Durant cette période, l’objectif est de s’assurer que les éléphants n’essaient pas de retourner dans les zones peuplées, où ils risquent de provoquer des conflits homme-éléphant.
Nous observons et enregistrons également l’évolution de leurs routes migratoires et de leur territoire. Si le groupe montre une cohésion persistante et aucun signe de malnutrition ou de troubles sociaux, ils sont équipés d’un collier GPS radio, et la libération douce est alors considérée comme achevée.
Ils sont alors libres.
La dernière étape est la reconnaissance officielle de leur statut sauvage par les autorités lao et la protection de leur habitat grâce à des patrouilles de gardes forestiers.
Celles-ci sont également formées, financées et en partie gérées par l’ECC.

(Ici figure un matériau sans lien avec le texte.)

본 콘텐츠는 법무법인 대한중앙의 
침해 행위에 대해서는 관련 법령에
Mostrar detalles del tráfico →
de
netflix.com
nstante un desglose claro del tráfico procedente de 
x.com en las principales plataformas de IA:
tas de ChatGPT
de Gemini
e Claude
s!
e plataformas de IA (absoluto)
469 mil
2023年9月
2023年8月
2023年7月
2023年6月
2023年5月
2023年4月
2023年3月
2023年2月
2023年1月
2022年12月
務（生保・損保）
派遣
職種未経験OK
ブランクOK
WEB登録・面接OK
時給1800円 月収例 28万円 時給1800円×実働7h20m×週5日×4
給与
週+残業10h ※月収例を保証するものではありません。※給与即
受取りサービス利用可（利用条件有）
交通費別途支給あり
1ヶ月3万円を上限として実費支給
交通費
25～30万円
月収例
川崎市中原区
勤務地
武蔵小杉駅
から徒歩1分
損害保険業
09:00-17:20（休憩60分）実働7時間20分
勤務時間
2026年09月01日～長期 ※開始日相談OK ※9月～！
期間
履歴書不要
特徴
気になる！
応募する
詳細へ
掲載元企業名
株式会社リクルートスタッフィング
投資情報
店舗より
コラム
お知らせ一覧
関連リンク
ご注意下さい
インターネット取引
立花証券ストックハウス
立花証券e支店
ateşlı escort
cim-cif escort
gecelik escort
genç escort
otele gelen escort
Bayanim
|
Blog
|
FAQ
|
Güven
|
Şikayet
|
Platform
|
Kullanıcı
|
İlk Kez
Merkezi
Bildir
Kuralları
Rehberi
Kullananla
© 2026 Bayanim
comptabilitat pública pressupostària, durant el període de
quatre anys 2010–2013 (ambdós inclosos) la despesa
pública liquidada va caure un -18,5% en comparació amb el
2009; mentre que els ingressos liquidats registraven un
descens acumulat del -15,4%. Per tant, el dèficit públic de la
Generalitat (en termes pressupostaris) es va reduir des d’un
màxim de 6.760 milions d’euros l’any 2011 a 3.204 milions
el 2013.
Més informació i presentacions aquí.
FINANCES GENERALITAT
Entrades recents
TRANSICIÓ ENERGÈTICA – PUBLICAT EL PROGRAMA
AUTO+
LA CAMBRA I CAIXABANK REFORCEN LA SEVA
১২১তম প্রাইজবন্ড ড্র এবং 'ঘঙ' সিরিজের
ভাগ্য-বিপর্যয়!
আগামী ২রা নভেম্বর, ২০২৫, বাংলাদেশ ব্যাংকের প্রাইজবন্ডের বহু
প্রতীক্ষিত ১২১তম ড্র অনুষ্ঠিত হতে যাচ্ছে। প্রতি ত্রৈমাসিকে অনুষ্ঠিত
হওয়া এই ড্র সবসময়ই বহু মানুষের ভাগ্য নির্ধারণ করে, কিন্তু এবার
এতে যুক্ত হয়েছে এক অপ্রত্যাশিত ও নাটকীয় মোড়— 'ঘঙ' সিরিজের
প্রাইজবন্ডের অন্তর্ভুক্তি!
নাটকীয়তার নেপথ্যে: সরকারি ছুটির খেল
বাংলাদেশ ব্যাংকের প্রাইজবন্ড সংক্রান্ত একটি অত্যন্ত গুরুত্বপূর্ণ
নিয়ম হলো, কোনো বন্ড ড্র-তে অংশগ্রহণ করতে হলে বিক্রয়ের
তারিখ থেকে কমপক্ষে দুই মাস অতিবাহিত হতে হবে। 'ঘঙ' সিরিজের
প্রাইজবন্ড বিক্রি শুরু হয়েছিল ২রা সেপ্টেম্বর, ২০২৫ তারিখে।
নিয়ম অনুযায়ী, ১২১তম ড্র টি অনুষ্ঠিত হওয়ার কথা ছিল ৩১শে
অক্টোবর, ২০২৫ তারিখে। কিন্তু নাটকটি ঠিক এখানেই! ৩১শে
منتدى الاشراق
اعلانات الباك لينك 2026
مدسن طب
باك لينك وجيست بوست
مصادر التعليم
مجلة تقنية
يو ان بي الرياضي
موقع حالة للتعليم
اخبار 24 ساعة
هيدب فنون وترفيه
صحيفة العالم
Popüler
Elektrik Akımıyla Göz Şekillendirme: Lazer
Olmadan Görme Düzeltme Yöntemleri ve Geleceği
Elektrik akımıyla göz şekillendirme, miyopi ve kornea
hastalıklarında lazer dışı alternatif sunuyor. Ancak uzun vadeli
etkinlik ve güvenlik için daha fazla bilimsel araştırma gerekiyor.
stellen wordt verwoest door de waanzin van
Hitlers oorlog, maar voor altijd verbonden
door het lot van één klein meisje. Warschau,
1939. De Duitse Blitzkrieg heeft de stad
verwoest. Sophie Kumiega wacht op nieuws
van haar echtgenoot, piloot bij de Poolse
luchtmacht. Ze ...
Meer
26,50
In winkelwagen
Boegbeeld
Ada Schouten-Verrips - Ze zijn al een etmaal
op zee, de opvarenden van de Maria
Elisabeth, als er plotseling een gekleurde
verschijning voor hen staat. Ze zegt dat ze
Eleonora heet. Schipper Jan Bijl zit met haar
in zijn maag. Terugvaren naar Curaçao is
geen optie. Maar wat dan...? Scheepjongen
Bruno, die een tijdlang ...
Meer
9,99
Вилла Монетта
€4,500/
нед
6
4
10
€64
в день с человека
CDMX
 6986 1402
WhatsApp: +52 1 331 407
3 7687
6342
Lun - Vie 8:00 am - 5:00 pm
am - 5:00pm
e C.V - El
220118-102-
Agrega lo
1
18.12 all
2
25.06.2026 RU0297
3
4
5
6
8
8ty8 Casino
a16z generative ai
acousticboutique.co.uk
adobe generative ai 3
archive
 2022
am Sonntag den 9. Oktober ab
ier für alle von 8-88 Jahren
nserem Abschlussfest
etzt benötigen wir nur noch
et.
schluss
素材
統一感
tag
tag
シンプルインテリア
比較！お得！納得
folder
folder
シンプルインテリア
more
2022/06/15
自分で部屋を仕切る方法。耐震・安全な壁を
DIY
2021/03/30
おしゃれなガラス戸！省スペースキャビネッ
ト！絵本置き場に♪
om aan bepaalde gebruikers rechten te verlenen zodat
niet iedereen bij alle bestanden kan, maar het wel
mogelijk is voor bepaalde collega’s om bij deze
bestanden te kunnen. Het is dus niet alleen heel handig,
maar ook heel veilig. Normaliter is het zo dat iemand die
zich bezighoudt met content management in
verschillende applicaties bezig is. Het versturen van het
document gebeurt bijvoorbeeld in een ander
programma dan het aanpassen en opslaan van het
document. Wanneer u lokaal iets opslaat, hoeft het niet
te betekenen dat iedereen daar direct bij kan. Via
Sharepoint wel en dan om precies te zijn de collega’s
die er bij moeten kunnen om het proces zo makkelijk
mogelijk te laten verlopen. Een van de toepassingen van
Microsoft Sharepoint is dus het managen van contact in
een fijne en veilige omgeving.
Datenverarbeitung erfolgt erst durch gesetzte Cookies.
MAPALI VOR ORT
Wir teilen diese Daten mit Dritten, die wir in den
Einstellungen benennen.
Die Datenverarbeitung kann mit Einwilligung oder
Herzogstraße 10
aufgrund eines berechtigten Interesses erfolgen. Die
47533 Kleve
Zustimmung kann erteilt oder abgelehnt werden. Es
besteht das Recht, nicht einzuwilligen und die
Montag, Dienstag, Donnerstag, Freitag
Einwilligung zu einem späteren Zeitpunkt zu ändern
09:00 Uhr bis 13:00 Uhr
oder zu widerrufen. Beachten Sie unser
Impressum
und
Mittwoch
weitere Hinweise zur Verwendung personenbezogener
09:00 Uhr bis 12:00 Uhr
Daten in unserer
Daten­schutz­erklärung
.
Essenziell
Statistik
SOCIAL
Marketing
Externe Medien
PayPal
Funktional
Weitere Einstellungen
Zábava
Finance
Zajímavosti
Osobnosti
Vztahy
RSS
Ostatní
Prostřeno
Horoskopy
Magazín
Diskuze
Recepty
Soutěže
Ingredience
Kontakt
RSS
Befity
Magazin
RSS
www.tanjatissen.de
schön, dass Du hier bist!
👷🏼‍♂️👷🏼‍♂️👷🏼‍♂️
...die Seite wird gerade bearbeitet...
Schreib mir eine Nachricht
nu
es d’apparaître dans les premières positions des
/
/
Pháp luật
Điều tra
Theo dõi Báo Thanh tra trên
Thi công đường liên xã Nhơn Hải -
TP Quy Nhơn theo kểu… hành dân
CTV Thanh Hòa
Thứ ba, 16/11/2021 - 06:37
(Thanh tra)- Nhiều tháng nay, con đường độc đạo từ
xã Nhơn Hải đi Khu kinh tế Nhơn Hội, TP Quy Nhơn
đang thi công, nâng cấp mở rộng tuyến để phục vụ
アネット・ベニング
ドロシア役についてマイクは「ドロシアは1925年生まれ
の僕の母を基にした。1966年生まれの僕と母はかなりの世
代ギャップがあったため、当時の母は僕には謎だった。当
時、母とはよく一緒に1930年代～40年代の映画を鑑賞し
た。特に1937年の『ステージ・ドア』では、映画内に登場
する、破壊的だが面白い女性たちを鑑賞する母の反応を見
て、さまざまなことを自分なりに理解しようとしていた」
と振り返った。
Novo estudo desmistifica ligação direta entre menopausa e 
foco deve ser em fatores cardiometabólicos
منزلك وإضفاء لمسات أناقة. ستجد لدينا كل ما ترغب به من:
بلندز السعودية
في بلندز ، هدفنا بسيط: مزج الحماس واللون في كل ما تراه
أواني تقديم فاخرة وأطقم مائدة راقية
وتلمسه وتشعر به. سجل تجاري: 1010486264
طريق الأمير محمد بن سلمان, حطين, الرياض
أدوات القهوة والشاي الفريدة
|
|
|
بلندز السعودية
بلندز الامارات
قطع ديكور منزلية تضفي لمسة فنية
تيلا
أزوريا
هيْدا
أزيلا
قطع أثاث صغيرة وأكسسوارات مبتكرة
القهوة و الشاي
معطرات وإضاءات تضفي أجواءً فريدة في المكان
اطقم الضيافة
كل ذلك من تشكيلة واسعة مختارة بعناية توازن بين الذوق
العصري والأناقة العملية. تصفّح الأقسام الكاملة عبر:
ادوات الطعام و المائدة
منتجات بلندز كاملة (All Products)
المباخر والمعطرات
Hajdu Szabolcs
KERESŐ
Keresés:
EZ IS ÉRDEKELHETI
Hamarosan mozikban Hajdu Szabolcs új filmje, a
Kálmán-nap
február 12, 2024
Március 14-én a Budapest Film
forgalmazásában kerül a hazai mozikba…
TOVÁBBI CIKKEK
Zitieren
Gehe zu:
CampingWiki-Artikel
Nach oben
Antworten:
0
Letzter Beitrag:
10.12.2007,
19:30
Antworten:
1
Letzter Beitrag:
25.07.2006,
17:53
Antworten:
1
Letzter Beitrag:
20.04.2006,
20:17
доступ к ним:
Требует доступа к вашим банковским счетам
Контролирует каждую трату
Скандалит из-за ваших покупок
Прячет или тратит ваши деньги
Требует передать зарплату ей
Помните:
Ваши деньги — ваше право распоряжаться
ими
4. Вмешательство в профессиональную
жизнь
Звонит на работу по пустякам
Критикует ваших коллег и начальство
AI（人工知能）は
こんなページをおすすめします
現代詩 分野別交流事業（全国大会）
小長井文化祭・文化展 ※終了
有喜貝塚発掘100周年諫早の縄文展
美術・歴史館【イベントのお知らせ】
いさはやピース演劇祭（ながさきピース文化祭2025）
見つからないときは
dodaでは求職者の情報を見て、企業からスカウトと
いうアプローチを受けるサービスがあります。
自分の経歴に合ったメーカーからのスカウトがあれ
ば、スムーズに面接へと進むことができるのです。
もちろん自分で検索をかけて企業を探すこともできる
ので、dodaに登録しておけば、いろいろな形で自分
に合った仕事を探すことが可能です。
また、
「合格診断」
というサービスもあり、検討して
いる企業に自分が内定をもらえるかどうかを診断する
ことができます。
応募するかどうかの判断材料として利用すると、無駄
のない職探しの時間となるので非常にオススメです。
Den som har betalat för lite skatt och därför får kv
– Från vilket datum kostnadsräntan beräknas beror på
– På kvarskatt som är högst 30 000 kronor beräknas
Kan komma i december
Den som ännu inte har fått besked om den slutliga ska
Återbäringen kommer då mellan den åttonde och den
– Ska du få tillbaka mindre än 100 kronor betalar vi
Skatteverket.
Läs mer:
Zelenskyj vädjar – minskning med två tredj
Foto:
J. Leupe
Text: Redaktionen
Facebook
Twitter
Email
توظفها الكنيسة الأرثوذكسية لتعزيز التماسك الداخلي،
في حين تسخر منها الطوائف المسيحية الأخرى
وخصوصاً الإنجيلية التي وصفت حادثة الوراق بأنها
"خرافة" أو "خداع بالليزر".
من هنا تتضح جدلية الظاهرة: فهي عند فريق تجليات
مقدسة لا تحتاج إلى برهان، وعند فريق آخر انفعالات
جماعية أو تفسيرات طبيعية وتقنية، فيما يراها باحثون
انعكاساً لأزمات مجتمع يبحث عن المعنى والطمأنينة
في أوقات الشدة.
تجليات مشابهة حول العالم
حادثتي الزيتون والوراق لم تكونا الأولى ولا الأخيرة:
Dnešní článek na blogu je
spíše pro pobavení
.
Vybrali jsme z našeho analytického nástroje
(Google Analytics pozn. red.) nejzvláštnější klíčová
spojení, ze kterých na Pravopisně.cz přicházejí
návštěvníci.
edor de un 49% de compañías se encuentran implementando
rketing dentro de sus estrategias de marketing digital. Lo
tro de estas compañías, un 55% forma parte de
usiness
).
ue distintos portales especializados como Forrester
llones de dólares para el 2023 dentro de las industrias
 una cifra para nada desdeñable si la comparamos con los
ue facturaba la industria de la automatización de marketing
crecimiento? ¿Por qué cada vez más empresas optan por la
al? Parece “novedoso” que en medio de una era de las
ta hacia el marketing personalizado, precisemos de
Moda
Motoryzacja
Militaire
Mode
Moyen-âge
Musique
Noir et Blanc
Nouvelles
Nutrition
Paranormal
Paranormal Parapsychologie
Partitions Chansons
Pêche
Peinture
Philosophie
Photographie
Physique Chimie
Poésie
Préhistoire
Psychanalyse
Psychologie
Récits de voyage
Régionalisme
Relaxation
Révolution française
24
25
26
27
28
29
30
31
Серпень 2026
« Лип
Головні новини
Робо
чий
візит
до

En effet, une part croissante de notre travail consiste désormais à soutenir la conservation des éléphants sauvages et relâchés dans leur habitat. L’ECC est actuellement chargé de superviser les patrouilles de gardes forestiers dans le parc national de Nam Pouy, qui abrite la deuxième plus grande harde d’éléphants sauvages du Laos.
Nous formons, équipons et gérons deux équipes de gardes forestiers tout en travaillant à la création de la première académie de gardes forestiers du Laos.
Nous avons installé des colliers GPS sur les éléphants relâchés et sauvages afin de mieux surveiller ces populations et de veiller à ce qu’elles ne s’approchent pas trop des zones habitées.
Une autre partie importante de notre travail consiste à accueillir des étudiants et écoliers lao au Centre dans le cadre de notre programme « Les Enfants pour la Conservation ».
Lors de ces visites, des supports pédagogiques gratuits leur sont distribués et ils sont guidés dans nos installations pour observer et apprendre sur la biologie des éléphants, leur vie sociale et les défis de leur conservation.
Nous menons également divers programmes de recherche scientifique en collaboration avec plusieurs instituts internationaux, tels que la Smithsonian Institution basée aux États-Unis ou l’Institut Français pour la Recherche et le Développement, et plus récemment, avec l’Université Nationale du Laos, où nous avons initié le premier module de soins aux éléphants au sein de la faculté de sciences vétérinaires.
Nos champs de recherche portent sur la parasitologie, les maladies, l’endocrinologie, la santé reproductive et les dynamiques sociales.
Le programme novateur de l’ECC « Retour vers la vie sauvage » est la première expérimentation de ce type, visant à accroître la population d’éléphants sauvages du Laos par la reproduction et le réensauvagement, tout en protégeant leur environnement naturel par des patrouilles de gardes forestiers et l’application stricte de la loi.
L’ECC ne prétend pas pouvoir sauver la population d’éléphants à lui seul.
L’ECC se considère comme un laboratoire testant des solutions pour la conservation et le bien-être des éléphants.
Nous espérons que les exemples et protocoles que nous expérimentons pourront être partagés et reproduits là où cela est nécessaire.
Enfin, tout cela est possible grâce à vous.
Votre visite constitue la majeure partie des fonds nécessaires pour poursuivre notre cause.
Nous vous remercions sincèrement pour votre contribution à la conservation des éléphants et vous souhaitons un excellent séjour à l’ECC.